From Bonfires to Billions

Trick or Treating was popularized in the States in the 1950’s, beginning the rise to the celebration’s big revenue producer that it is today: More than 179 million people celebrate Hallowe’en in the US, spending $10.6 BILLION. Yes, billion with a B.

bonfire with rock circle
Photo by Lucas Ludwig on Unsplash

What Happened to Remembering the Dead?

As a culture, people in the US don’t want to talk about death: they recoil from it, avoid it, and change the subject quickly or go quiet when it comes up.
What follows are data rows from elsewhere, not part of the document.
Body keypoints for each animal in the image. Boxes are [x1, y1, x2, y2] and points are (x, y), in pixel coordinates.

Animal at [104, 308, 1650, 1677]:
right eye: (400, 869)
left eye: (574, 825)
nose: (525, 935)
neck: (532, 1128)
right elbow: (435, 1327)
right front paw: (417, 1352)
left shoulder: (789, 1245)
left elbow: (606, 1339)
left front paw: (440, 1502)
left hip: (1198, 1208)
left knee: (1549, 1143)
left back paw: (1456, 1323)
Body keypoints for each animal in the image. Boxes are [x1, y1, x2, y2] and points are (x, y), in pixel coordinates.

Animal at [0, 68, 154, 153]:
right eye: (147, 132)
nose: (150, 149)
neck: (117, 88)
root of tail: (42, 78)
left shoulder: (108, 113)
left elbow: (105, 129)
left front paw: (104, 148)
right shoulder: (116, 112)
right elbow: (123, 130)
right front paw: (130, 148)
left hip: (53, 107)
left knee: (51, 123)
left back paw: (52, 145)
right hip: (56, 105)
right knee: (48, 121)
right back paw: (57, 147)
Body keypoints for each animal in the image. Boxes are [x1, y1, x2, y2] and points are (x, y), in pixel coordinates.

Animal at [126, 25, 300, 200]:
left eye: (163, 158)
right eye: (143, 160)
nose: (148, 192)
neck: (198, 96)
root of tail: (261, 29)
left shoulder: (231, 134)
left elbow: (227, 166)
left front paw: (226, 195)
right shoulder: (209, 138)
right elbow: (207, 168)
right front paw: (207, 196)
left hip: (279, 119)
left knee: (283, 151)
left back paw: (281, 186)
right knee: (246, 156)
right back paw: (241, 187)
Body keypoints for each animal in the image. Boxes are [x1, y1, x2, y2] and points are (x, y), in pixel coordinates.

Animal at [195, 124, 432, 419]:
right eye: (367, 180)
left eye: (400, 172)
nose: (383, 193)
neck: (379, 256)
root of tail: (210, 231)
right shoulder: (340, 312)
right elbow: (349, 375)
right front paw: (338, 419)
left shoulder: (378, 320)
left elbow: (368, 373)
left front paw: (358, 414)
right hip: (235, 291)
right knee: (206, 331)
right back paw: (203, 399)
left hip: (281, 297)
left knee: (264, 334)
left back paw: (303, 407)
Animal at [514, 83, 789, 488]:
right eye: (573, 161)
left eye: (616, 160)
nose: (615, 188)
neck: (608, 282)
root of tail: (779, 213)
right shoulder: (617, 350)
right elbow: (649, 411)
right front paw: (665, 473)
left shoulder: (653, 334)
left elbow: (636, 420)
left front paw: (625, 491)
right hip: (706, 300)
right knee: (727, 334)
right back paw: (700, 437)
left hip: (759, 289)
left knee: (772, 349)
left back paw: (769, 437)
Yet they readily – as the $10.6 Billion figure points out – invest in gruesome caricatures and figurines that they feel represent death.

In her wonderful book Wintering: The Power of Rest and Retreat in Difficult Times, Katherine May states it perfectly: 

“Our contemporary celebrations forget the dead altogether…We are, after all, a society that has done all it can to erase death…the idea that we might be intimate with death is now some kind of a gothic joke. Today’s Hallowe’en simply reflects what we secretly think – that death is a surrender to decay that makes us monsters.”

Who Wouldn’t Be Afraid of Death?

By disrespecting our dead and death itself with our Hallowe’en traditions, we have fueled our fear of death.  With the dead portrayed as gruesome, gory monsters and zombies, who wouldn’t be scared of talking about death and dying?

ghoul figure tied to tree
Photo by Heather Michet

Mexico Saves the Day

Thankfully, one culture’s practice of celebrating and honoring the dead is thriving: Mexico’s Dia de los Muertos. It is colorful, respectful, bright and meaning-filled, taking place on November 1st and 2nd.

I love this holiday!

woman's face with Dia de los Muertos mask
Photo by Heather Michet

The best way to learn more about this festival is to attend a celebration in your community. 

If that’s not an option, watch the film Coco, one of my absolute favorite movies. The story portrays the practices and meaning of this holiday beautifully. 

You can also read about the rituals I include at this time of year here.

You Can Be a Meaning Maker

Talk with your children, grandchildren and other adults about the true meaning behind Hallowe’en.

It will make a difference in their lives and in our world.